The heart also has two sides, left and right.
- The right atrium brings in oxygen blood and pumps it into the right ventricle.
- The right ventricle pushes it into the lungs to pick up oxygen and eliminate carbon dioxide.
- The left atrium pulls in the oxygen-rich blood from the lungs.
- It is pushed to the left ventricle that then pushes it to the rest of the body.
You shouldn’t ignore cardiac problems or health problems that adversely impact your cardiovascular system, because your life ends when your heart stops.
Fortunately, Dr. David Nabi can clear blockages and intervene if the issue is caught in time.
How does the heart know to beat?
It is receiving electrical impulses from the nervous system that tell it to do so and how fast. There is a complex interplay of hormones and reflexes.
For example, you’ve probably felt your heart racing after being frightened. The jolt of adrenaline your body put out in response to the perceived threat told the heart to pump faster. That fight-or-flight survival reflex is intended to give your body the ability to move quickly to avoid a threat.
You’ve probably been told to relax and de-stress for your health. This is because stress drives up the heart rate, but unlike jumping out of the way of a speeding car, you don’t have a definite action to burn off that energy.
*All individuals are unique. Your results can and will vary.
Dehydration and high salt intake can increase your blood pressure, too. This is why hypertension or high blood pressure may be treated with modifications to your diet.
What Is the Cardiopulmonary System?
If someone has a heart attack, it may be called a cardiopulmonary event. This is because the term cardiopulmonary refers to the combined system of the heart and lungs. And they are closely linked. This is why a heart attack can cause both chest pain and shortness of breath.

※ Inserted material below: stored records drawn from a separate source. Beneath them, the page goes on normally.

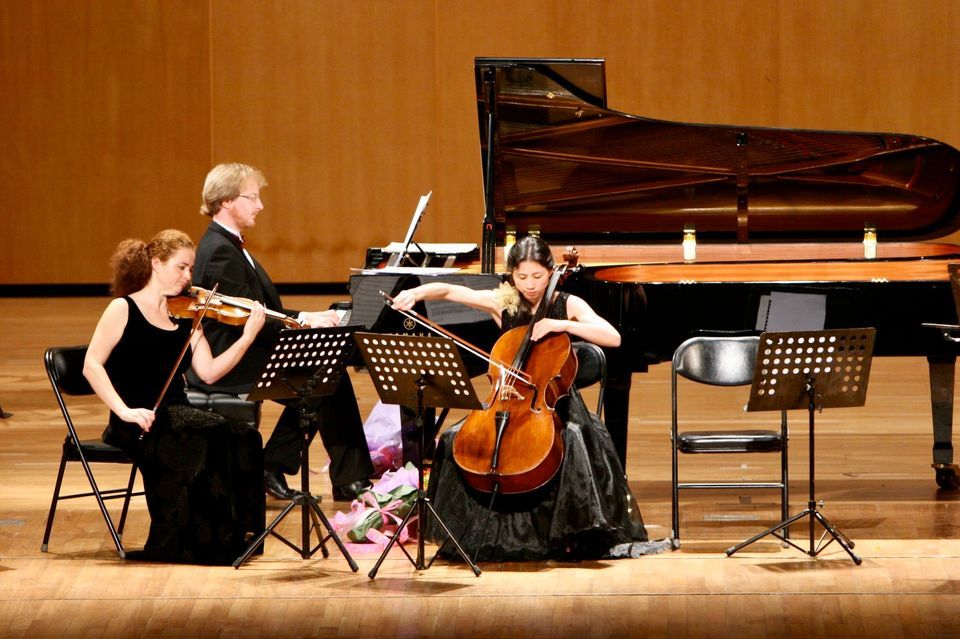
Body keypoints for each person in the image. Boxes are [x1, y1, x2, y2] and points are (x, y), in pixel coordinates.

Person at [391, 235, 669, 561]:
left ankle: (563, 534)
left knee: (575, 441)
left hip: (555, 407)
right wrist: (417, 292)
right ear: (511, 275)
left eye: (537, 276)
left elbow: (613, 337)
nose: (530, 285)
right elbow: (453, 291)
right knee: (454, 439)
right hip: (507, 400)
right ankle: (475, 531)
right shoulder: (506, 302)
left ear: (550, 272)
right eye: (521, 277)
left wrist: (562, 323)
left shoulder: (567, 303)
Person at [187, 163, 373, 502]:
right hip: (236, 360)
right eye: (252, 197)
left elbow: (259, 309)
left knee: (326, 377)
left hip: (254, 350)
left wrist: (307, 317)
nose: (260, 205)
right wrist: (304, 320)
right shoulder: (219, 251)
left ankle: (284, 467)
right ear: (227, 200)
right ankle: (336, 476)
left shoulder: (228, 244)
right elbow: (247, 315)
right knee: (324, 378)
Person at [84, 229, 267, 564]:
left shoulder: (185, 315)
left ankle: (236, 537)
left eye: (190, 269)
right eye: (180, 267)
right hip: (136, 420)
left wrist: (247, 337)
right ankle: (188, 543)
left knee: (245, 436)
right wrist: (125, 411)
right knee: (209, 436)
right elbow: (91, 365)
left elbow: (209, 372)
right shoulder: (122, 309)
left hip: (177, 413)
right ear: (156, 263)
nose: (188, 277)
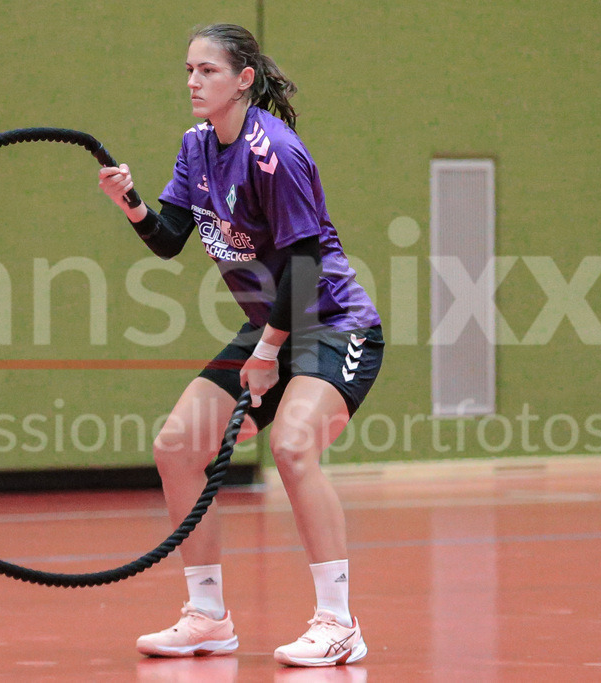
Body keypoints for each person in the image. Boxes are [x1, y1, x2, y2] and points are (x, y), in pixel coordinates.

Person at [98, 23, 382, 668]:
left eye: (208, 70)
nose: (194, 82)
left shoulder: (274, 152)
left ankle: (338, 623)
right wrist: (132, 203)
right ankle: (207, 618)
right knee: (175, 448)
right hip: (271, 327)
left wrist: (268, 349)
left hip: (333, 324)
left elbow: (305, 267)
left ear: (244, 79)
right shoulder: (196, 147)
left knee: (292, 445)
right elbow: (171, 236)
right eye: (189, 71)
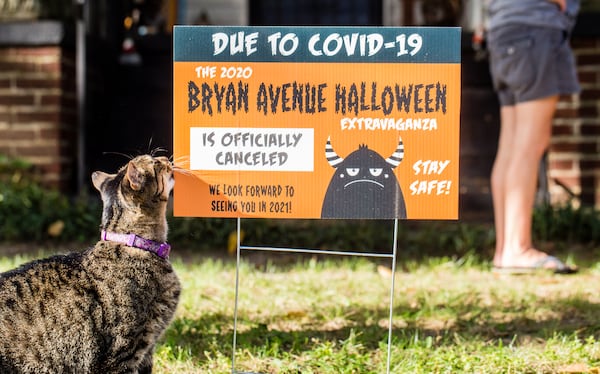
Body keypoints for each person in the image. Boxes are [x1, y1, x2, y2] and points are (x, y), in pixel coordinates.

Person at [486, 0, 580, 273]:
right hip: (534, 28)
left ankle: (506, 249)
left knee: (511, 145)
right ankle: (519, 248)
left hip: (505, 29)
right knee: (530, 144)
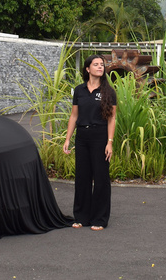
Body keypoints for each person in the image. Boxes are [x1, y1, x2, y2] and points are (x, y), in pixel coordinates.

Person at [63, 54, 117, 231]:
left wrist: (109, 142)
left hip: (100, 136)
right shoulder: (79, 90)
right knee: (82, 177)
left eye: (102, 65)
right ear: (88, 69)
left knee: (101, 178)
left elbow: (112, 119)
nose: (100, 67)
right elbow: (74, 116)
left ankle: (99, 219)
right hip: (82, 137)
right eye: (96, 65)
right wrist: (68, 138)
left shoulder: (108, 92)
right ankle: (81, 217)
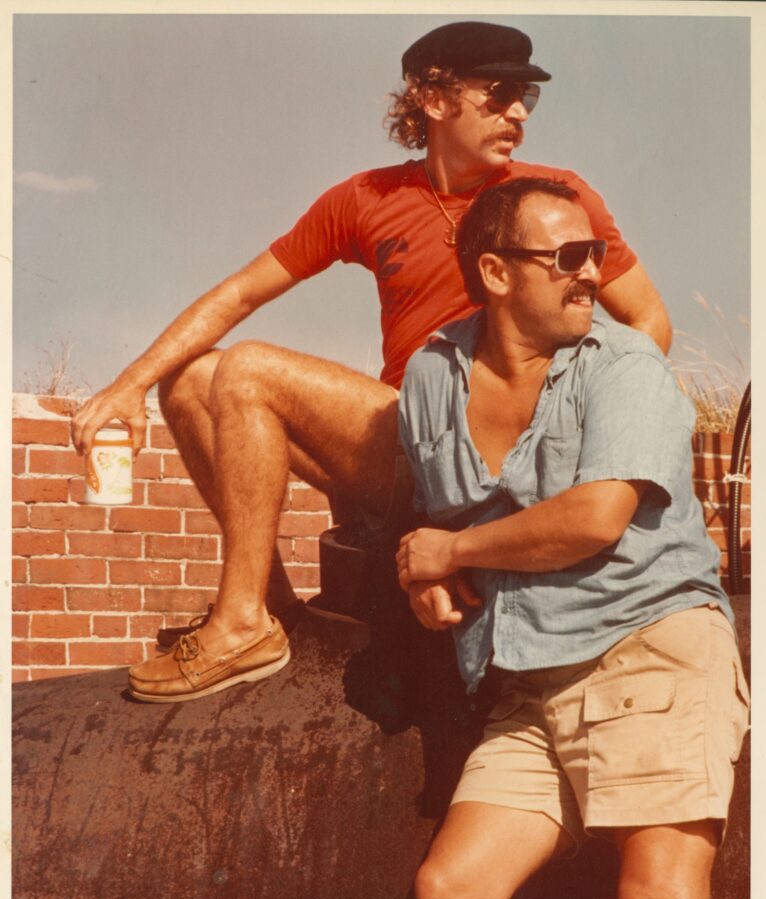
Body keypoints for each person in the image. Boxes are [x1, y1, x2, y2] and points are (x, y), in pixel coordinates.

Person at [70, 21, 671, 702]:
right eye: (500, 95)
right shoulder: (368, 198)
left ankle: (237, 623)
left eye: (527, 99)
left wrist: (576, 435)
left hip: (505, 455)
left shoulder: (554, 201)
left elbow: (649, 320)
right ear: (435, 98)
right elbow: (239, 293)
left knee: (247, 369)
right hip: (412, 442)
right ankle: (261, 611)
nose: (518, 116)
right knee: (190, 382)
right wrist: (128, 386)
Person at [394, 177, 749, 899]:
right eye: (567, 257)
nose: (594, 272)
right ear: (494, 271)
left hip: (650, 648)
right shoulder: (432, 375)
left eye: (595, 253)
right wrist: (432, 579)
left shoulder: (625, 363)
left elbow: (594, 517)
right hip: (525, 678)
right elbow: (443, 523)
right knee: (450, 893)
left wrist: (452, 551)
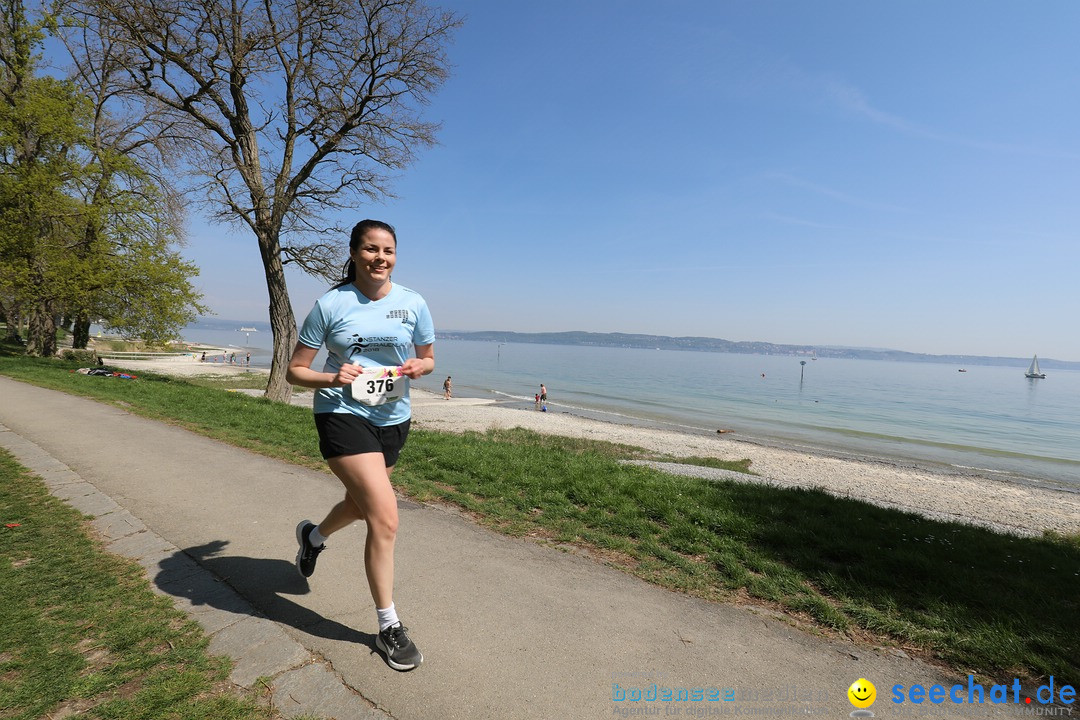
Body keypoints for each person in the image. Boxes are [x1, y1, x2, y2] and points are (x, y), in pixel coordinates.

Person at [286, 219, 435, 672]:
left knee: (361, 502)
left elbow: (429, 359)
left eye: (388, 251)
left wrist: (418, 367)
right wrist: (333, 376)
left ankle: (313, 537)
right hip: (341, 412)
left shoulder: (413, 303)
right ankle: (388, 626)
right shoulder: (330, 304)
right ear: (353, 253)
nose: (380, 258)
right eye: (371, 249)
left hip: (392, 417)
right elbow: (296, 370)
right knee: (385, 517)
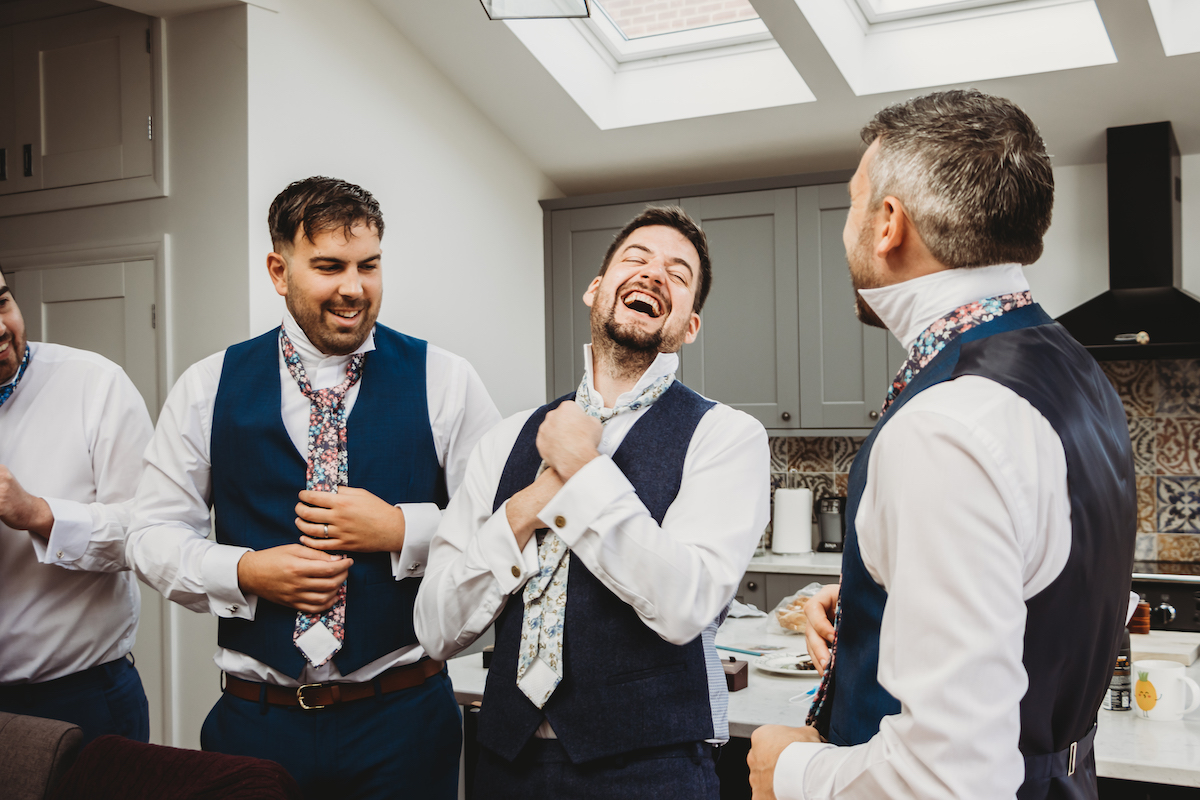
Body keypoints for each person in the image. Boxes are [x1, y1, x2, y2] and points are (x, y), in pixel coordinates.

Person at [747, 90, 1136, 800]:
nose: (846, 233)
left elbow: (950, 778)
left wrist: (788, 771)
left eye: (853, 204)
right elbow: (1042, 589)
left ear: (888, 223)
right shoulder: (1074, 370)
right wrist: (884, 597)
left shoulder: (949, 422)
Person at [126, 177, 501, 799]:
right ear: (279, 270)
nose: (353, 288)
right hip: (257, 723)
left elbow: (504, 525)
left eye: (368, 266)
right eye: (329, 266)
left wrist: (403, 530)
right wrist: (243, 570)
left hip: (403, 720)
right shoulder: (206, 386)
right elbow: (148, 535)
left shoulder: (446, 378)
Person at [416, 205, 770, 799]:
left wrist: (582, 470)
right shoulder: (506, 439)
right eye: (636, 258)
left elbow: (686, 605)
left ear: (690, 327)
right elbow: (434, 628)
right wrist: (531, 504)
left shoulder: (726, 437)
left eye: (678, 275)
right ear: (596, 289)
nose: (655, 273)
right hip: (505, 766)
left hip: (652, 773)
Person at [0, 267, 154, 744]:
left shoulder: (94, 384)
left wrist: (38, 514)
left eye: (2, 301)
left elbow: (149, 534)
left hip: (80, 703)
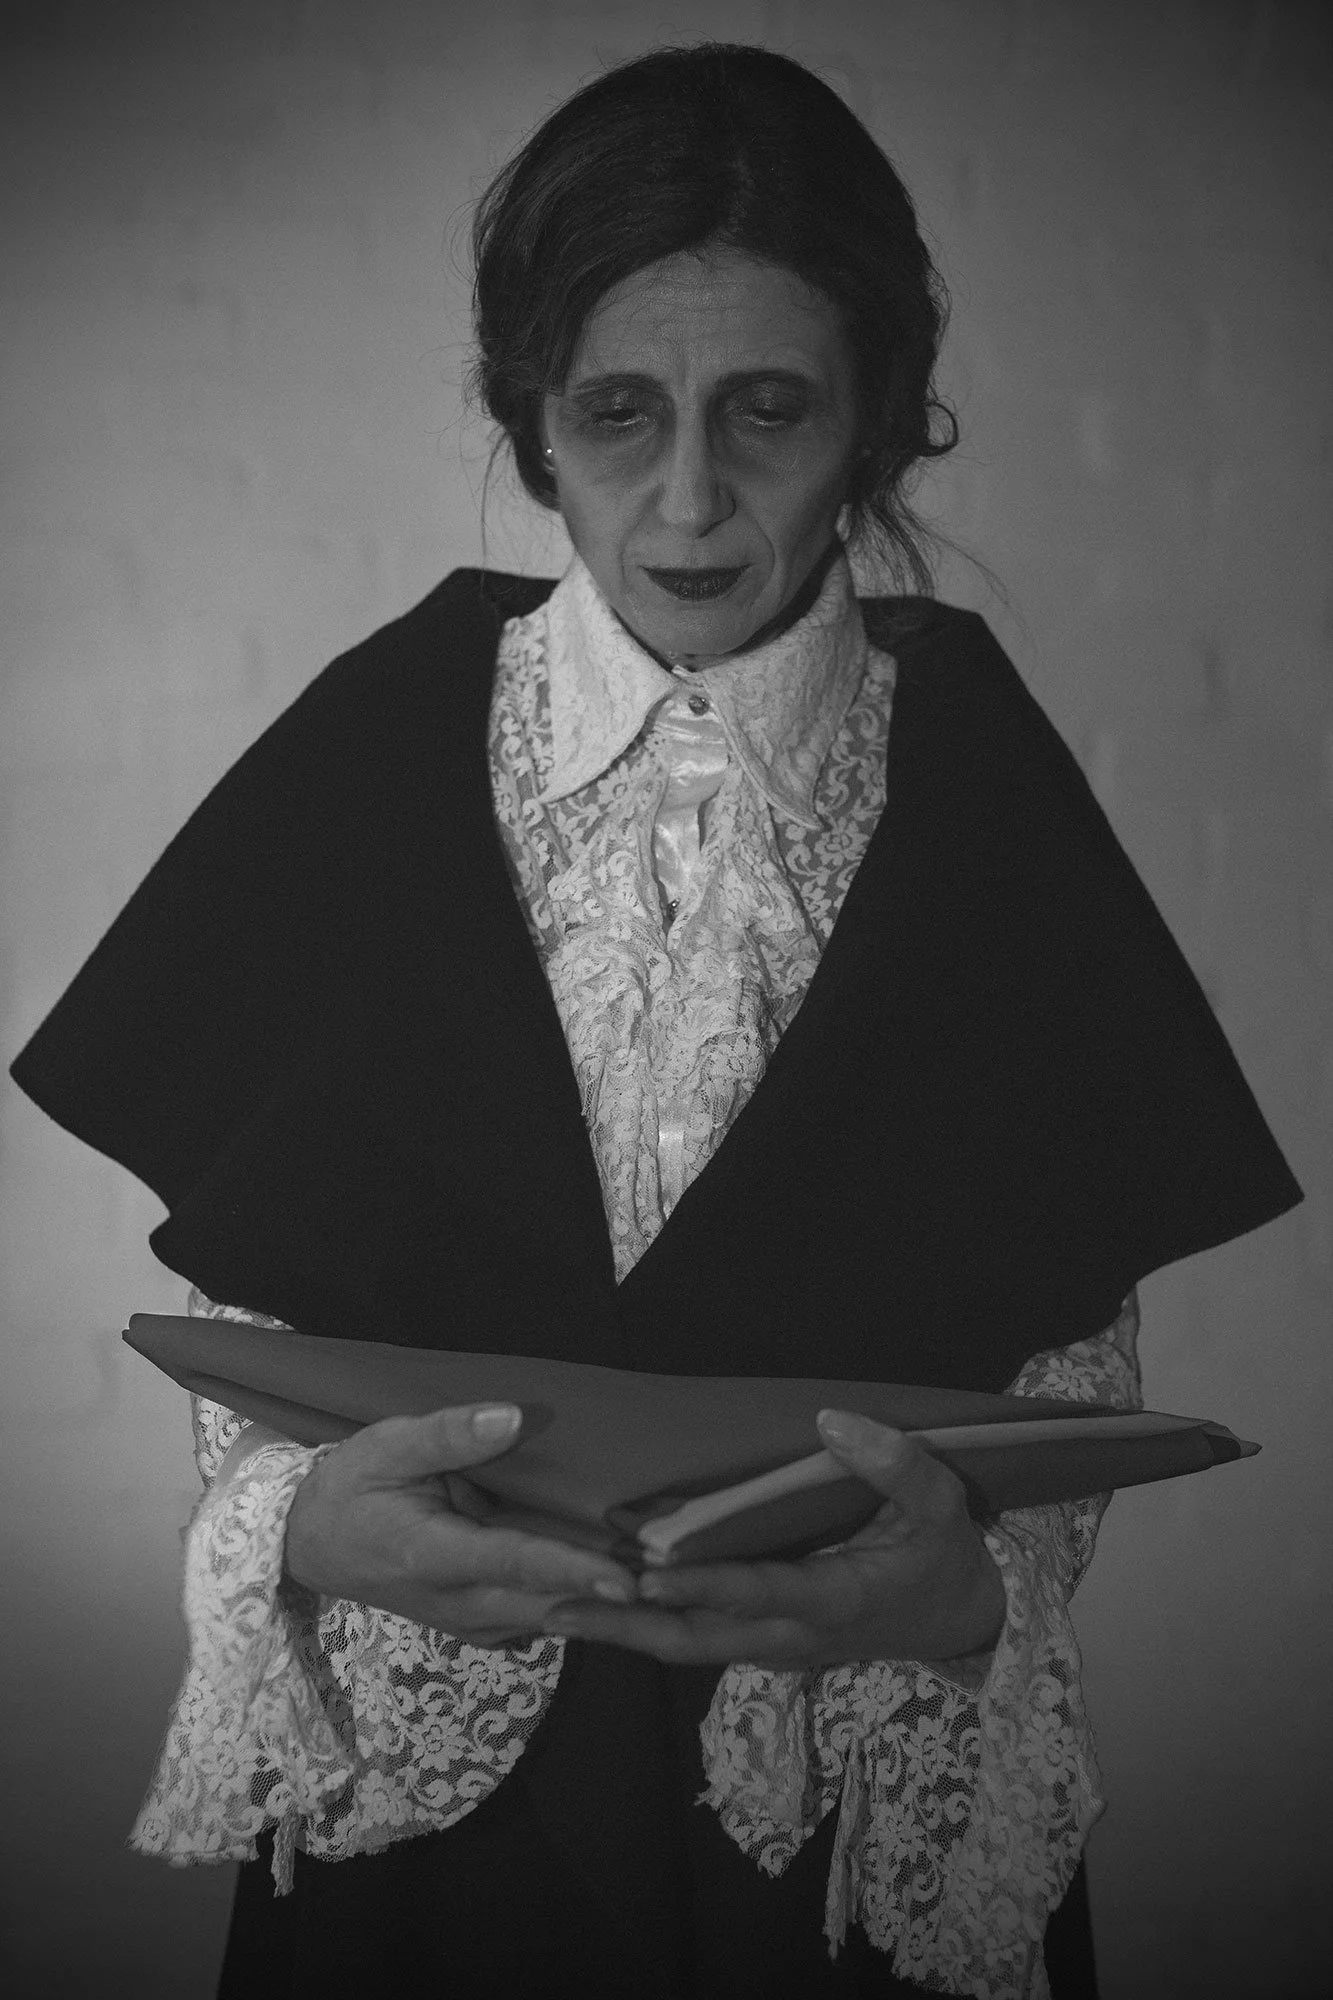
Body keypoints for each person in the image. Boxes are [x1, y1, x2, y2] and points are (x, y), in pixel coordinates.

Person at [10, 42, 1300, 2000]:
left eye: (765, 409)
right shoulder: (381, 742)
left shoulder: (979, 778)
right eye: (620, 412)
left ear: (874, 417)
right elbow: (270, 1317)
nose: (688, 498)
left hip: (838, 1832)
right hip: (423, 1838)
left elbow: (1060, 1350)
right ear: (535, 419)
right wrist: (305, 1526)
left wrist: (973, 1588)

Chronic shortness of breath could be a sign of worsening cardiovascular problems, or it could be due to something else. Visit a doctor like David Nabi, MD if you’ve been diagnosed with a narrowing of the arteries or other circulatory problems.
What Are the Symptoms of Problems with the Circulatory System?
A heart attack or heart failure is the worst possible outcome when you’re having circulatory system problems. It doesn’t necessarily come with pain in the chest.
Other symptoms of cardiac problems include chest pressure, coldness in the extremities, weakness in the legs or arms, general pain and numbness.
Many of these symptoms are related to worsening circulation. For example, the coldness and pain are caused by the arms and legs not getting enough oxygen and drowning in their waste products.
According to Harvard Health Publishing, heart problems can cause swollen feet and ankles, as well. That is understandable since poor circulation can result in pooling of blood in the extremities. And your feet are more prone to it since we use our hands even when we’re sitting down.
Any significant cardiovascular problem can contribute to fatigue, unexplained aches and pains, and an erratic heartbeat.
When to See a Cardiologist
Always discuss these symptoms with a doctor. However, pain and other issues that occur during exercise but disappear with rest warrant a visit with a cardiologist.
There are other issues one can have with the circulatory system. Stiffening blood vessels from age, high cholesterol or diabetes can affect circulation throughout the body.
By the time you have wounds that are slow to heal, the same problem is damaging your kidneys and can lead to blindness. This is why you should consult with a cardiologist if you have chronic high blood pressure or diabetes.
Circulatory problems can be localized, too. Varicose veins are a classic example. The veins range from harmless, unsightly knots in your legs to painful disruptions of normal blood flow that make it difficult to walk. Know that these conditions can be treated by doctors like David Nabi, MD.